Das beobachten wir sehr genau und wir durften feststellen, dass dies überhaupt keinen Einfluss hatte. Die Jahresversicherungs-Verlängerungs-Quote ist gleichgeblieben. Von Kundenseite, ob Endkunden oder Reisebüros, gab es auch kein Feedback. Das Preis-/Leistungsverhältnis stimmt – das zeigt auch eine kürzlich durchgeführte Untersuchung des Schweizer Instituts für Qualitätstests SIQT, welche die ERV nicht nur zum Kunden-Champion 2022 krönte, sondern auch in der Kategorie Preis/Leistung als Testsieger auszeichnete.

Wenn die Versicherung nicht zahlt, verärgert dies die Kundschaft. Verwenden Sie für die Ablehnung jeweils ein Standardschreiben?

Grundsätzlich suchen wir immer den Austausch, auch wenn wir eine Ablehnung kommunizieren müssen. Das Wichtigste ist, dass der Kunde versteht, weshalb wir etwas nicht bezahlen, und das braucht in gewissen Fällen eine persönliche Erklärung. Wenn die Begründung aufgezeigt werden kann, ist es in den allermeisten Fällen kein Problem.

Wir verwenden Standardschreiben, aber in vielen Fällen erfassen die Mitarbeitenden einen persönlichen Text. Das wird viel genutzt und ist mir auch sehr wichtig. Es gibt auch hin und wieder Diskussionen mit Reisebüros, dort ist es sehr wichtig, dass die Key Account und Account Manager die Reiseprofis betreuen und aufzeigen, weshalb etwas nicht gedeckt wird. Der Austausch ist immens wichtig. Reiseprofis sind nicht automatisch Versicherungsprofis, deshalb müssen wir sie schulen, so dass sie auch die richtige Erwartungshaltung verkaufen.

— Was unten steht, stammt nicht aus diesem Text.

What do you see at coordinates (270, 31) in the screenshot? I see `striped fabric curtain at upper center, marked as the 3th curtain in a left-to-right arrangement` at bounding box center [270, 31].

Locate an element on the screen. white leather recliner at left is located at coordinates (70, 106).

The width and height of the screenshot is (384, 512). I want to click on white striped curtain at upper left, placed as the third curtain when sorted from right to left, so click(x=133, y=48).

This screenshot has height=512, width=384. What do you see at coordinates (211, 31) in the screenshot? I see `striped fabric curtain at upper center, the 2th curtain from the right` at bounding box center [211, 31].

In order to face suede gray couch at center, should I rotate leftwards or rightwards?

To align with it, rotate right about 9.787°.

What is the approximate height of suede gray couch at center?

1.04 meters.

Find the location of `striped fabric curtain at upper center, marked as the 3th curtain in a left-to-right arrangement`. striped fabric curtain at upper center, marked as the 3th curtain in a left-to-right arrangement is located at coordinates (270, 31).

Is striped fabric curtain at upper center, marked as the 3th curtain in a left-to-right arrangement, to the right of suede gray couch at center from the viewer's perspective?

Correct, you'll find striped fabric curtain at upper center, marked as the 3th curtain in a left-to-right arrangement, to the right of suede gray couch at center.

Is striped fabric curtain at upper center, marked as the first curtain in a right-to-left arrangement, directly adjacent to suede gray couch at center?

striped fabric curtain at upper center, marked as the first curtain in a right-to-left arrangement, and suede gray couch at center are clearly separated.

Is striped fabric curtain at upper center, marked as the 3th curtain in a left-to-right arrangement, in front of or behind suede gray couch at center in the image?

Bilden Sie Reiseprofis auch aktiv aus?

Ja, wir händigen Unterlagen aus, besuchen und schulen die Reiseprofis. Bei der Umstellung Ende Januar haben wir vorgängig auch mit grosser Beteiligung Online-Schulungen durchgeführt. Kommunikation ist die Lösung. Uns ist es wichtig, dass jeder und jede in den Filialen versteht, wie der Deckungsumfang unserer Produkte aussieht und das Wissen auch intern im Reisebüro weitergegeben wird, so dass unsere Produkte richtig verkauft werden.